▸ Task
In the records below, take the lines from the one containing "The most important" up to and including the one containing "Программа должна позволять рассчитывать", and format them as a Markdown table with the columns Row and Line, leaving out blank lines.

▸ Records provided
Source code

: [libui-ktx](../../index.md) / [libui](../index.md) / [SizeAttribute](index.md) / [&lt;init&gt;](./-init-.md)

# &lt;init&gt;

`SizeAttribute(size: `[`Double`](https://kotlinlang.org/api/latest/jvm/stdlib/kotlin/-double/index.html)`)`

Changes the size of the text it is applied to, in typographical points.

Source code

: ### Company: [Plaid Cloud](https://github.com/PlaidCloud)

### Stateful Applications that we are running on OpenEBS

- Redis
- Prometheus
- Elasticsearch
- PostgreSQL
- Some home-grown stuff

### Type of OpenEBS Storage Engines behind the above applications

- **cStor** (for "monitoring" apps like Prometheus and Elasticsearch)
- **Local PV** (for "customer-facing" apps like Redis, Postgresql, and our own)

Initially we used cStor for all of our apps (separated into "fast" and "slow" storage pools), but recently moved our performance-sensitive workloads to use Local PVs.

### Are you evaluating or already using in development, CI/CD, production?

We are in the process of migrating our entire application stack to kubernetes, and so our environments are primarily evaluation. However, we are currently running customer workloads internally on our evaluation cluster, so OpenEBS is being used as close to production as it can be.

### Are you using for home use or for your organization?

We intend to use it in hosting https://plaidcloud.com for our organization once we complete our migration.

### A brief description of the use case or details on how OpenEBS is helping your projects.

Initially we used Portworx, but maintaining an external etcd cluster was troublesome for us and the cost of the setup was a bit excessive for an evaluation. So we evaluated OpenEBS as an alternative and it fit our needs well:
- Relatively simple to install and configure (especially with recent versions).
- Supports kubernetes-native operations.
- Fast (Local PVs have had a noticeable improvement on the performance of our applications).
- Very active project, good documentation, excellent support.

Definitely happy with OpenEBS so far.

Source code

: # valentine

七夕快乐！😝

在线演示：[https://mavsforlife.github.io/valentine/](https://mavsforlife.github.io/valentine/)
* * *
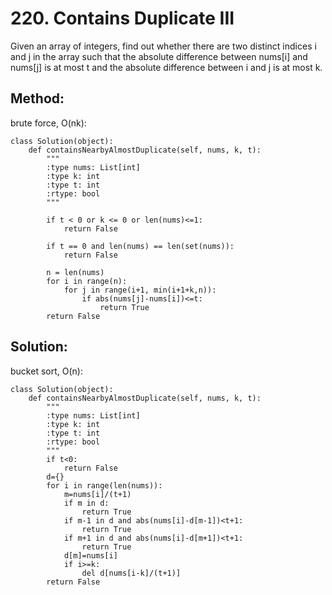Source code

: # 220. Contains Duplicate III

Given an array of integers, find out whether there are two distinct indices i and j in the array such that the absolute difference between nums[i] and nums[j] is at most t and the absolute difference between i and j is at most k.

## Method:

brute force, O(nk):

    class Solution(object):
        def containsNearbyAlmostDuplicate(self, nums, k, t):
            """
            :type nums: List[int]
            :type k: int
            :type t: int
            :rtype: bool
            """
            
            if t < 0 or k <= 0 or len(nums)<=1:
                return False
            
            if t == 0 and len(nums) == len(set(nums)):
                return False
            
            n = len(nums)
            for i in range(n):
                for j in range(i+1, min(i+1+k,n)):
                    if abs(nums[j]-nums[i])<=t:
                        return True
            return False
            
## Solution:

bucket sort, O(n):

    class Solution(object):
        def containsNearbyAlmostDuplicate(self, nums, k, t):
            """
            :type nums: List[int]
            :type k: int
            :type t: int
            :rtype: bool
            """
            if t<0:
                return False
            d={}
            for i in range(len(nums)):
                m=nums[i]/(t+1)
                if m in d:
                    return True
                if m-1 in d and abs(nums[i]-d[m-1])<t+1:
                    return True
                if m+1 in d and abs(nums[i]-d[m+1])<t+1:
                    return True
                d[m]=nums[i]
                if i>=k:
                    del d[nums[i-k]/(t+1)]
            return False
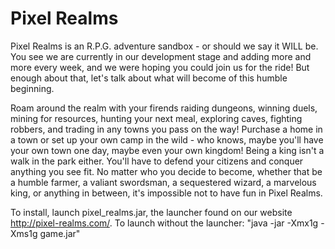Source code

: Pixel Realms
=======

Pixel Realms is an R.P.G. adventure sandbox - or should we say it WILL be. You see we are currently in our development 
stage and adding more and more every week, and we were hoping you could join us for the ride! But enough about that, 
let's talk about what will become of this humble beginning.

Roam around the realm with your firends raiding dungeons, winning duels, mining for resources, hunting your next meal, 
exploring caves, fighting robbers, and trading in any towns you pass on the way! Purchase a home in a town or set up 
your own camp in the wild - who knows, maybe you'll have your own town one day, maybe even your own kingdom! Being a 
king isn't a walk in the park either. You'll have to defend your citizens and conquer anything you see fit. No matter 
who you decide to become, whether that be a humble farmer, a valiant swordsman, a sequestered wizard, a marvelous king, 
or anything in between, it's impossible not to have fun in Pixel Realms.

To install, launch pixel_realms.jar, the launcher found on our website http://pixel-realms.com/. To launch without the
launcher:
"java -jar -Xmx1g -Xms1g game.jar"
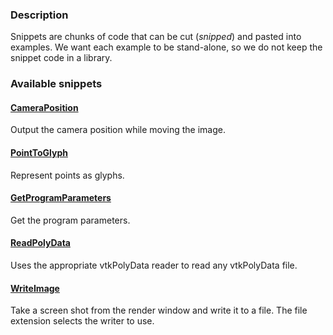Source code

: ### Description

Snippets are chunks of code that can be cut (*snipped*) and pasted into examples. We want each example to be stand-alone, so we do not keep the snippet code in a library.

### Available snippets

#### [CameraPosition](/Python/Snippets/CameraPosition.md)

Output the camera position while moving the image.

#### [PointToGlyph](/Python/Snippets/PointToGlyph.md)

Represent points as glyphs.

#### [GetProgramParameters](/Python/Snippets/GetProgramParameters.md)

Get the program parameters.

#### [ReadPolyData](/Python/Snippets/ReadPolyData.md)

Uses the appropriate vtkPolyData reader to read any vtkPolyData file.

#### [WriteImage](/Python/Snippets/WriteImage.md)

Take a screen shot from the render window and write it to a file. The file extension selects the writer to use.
--
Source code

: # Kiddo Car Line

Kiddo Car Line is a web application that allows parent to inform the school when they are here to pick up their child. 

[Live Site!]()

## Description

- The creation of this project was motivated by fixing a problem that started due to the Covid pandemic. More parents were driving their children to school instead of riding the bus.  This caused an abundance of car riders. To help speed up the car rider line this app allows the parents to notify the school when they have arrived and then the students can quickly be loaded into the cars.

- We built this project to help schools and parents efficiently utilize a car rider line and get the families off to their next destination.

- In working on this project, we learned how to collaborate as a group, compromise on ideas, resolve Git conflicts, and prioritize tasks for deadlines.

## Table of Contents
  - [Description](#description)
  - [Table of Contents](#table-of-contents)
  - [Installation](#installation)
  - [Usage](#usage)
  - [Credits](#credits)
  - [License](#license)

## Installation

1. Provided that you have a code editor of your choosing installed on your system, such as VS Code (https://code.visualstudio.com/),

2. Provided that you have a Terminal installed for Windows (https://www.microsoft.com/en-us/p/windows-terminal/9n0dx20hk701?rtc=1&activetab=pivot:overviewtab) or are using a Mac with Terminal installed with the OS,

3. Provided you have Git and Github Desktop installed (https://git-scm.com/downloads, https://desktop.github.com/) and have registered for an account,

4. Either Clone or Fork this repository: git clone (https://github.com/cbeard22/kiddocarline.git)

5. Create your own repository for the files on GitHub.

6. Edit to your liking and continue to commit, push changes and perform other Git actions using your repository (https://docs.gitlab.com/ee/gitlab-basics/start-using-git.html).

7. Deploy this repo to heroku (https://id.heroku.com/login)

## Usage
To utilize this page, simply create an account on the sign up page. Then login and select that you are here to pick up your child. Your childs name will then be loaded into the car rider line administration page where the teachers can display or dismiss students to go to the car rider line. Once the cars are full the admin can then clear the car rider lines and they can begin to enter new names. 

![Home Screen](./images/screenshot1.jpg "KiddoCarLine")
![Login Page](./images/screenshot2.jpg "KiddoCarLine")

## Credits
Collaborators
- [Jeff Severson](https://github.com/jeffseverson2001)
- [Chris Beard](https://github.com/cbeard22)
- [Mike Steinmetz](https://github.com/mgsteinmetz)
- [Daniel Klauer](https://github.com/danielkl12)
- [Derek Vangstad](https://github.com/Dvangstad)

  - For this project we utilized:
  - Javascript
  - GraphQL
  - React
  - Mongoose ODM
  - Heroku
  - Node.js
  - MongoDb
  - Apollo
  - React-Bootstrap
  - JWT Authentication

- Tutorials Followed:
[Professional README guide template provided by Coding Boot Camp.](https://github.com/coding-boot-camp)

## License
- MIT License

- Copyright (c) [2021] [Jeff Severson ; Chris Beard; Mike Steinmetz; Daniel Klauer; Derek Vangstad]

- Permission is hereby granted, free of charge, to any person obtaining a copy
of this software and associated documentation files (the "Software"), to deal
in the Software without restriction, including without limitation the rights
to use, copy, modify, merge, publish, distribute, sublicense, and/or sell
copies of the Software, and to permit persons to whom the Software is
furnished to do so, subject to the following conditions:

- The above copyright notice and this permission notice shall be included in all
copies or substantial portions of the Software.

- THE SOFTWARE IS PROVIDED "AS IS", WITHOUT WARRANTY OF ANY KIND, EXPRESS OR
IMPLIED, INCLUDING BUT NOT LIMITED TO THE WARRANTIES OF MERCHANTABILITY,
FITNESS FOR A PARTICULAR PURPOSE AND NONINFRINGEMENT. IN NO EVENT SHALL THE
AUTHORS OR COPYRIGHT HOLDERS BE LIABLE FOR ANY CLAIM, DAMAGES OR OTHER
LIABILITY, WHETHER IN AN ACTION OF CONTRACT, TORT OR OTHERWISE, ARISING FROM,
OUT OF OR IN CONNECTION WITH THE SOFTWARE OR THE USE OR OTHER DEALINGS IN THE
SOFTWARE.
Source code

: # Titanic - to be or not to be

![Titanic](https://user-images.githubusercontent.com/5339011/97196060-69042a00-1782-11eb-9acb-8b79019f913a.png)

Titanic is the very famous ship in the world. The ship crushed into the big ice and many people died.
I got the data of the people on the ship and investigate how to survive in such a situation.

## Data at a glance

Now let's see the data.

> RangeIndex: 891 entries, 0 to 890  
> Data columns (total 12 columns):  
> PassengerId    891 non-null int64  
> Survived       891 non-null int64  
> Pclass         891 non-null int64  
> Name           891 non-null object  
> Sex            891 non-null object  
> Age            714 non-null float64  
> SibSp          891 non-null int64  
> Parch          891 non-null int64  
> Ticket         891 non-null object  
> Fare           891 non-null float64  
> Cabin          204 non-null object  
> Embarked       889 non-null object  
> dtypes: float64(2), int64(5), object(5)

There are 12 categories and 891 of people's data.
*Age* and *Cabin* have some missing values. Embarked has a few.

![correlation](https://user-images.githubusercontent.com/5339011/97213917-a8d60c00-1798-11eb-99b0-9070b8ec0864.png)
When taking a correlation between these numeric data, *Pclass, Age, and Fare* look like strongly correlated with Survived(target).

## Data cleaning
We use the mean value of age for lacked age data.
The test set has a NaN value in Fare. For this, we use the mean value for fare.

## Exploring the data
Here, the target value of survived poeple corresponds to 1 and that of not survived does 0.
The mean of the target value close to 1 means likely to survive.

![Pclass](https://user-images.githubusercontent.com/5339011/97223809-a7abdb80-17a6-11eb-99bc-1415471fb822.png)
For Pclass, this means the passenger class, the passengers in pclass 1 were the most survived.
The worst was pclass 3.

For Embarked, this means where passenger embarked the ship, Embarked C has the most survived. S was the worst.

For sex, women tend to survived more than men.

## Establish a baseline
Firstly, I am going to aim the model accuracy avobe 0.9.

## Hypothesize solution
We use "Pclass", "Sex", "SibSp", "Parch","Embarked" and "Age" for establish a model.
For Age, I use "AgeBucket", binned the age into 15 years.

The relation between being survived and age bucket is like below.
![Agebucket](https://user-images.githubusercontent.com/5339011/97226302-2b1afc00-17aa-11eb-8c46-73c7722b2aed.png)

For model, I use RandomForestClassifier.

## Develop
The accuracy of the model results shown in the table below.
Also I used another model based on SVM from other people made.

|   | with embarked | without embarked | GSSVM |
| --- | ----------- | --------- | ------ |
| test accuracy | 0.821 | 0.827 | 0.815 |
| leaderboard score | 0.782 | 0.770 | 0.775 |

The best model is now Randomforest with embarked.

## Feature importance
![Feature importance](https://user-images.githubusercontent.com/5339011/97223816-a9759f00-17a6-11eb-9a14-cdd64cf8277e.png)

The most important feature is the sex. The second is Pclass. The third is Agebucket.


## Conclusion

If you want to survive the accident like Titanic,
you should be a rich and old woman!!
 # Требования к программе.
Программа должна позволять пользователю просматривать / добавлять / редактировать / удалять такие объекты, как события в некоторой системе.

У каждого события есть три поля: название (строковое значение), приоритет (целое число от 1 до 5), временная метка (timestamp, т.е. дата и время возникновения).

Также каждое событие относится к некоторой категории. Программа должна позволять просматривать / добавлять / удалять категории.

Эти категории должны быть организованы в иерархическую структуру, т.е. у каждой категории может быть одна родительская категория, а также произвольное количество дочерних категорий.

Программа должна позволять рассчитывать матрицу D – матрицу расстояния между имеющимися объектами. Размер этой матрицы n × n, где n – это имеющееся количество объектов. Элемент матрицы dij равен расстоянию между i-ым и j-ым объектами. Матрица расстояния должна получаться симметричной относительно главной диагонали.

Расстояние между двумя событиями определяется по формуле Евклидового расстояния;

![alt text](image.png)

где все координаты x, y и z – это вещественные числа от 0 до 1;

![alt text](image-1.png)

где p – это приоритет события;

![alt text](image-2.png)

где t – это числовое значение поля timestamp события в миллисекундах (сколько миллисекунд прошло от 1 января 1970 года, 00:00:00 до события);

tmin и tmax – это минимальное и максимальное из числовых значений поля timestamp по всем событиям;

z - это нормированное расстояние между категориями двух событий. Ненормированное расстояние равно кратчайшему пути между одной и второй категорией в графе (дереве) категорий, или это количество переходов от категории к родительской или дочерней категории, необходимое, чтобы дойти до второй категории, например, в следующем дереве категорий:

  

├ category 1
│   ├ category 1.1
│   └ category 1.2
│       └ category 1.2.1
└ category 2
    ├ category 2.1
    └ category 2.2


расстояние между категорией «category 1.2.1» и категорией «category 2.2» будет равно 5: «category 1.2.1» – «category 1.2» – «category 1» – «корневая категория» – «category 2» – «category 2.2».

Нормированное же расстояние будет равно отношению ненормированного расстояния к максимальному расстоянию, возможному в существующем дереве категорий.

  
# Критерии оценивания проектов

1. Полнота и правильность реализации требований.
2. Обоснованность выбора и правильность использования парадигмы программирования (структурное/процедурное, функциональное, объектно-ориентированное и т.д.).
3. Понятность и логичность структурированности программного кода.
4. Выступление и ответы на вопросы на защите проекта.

▸ Written answer
| Row | Line |
|---|---|
| 1 | The most important feature is the sex. The second is Pclass. The third is Agebucket. |
| 2 | ## Conclusion |
| 3 | If you want to survive the accident like Titanic, |
| 4 | you should be a rich and old woman!! |
| 5 |  # Требования к программе. |
| 6 | Программа должна позволять пользователю просматривать / добавлять / редактировать / удалять такие объекты, как события в некоторой системе. |
| 7 | У каждого события есть три поля: название (строковое значение), приоритет (целое число от 1 до 5), временная метка (timestamp, т.е. дата и время возникновения). |
| 8 | Также каждое событие относится к некоторой категории. Программа должна позволять просматривать / добавлять / удалять категории. |
| 9 | Эти категории должны быть организованы в иерархическую структуру, т.е. у каждой категории может быть одна родительская категория, а также произвольное количество дочерних категорий. |
| 10 | Программа должна позволять рассчитывать матрицу D – матрицу расстояния между имеющимися объектами. Размер этой матрицы n × n, где n – это имеющееся количество объектов. Элемент матрицы dij равен расстоянию между i-ым и j-ым объектами. Матрица расстояния должна получаться симметричной относительно главной диагонали. |